Go through the listing below and return each line that includes "nước".
◆ ◆ ◆ ◆ ◆
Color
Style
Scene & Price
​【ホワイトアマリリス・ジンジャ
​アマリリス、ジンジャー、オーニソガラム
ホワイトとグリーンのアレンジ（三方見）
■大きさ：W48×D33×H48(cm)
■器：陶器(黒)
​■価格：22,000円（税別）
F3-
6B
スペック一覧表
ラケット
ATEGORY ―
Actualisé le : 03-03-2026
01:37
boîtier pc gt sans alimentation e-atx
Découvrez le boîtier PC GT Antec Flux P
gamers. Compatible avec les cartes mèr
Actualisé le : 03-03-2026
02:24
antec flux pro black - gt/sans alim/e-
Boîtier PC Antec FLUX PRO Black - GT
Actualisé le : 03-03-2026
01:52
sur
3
◆ ◆ ◆ ◆ ◆
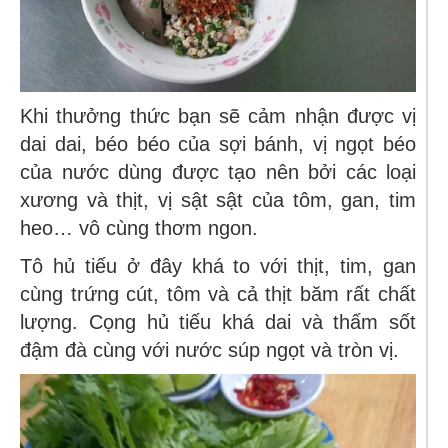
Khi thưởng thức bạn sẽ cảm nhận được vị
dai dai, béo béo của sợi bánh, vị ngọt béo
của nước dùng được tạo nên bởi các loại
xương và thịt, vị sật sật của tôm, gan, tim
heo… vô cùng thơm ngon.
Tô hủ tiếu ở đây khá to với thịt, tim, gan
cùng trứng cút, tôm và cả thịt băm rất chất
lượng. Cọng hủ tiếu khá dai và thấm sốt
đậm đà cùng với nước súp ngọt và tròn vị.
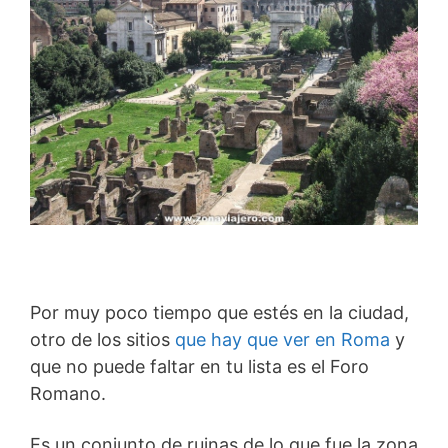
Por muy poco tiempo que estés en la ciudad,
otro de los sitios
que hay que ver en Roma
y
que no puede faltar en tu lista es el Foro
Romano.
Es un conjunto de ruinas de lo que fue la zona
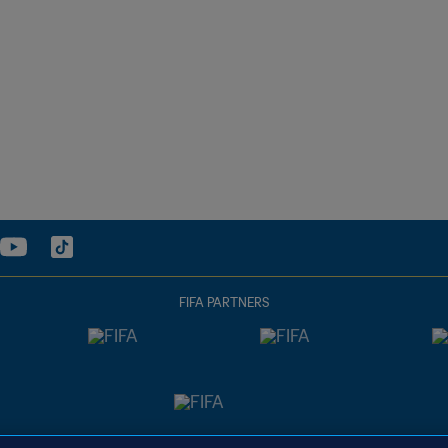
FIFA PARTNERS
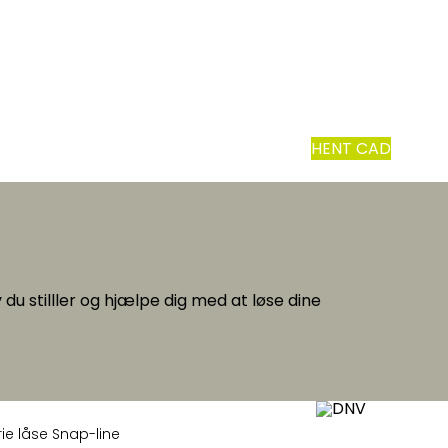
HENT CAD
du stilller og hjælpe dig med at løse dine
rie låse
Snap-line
◆ ◆ ◆ ◆ ◆
(TASK OUTPUT)
của nước dùng được tạo nên bởi các loại
đậm đà cùng với nước súp ngọt và tròn vị.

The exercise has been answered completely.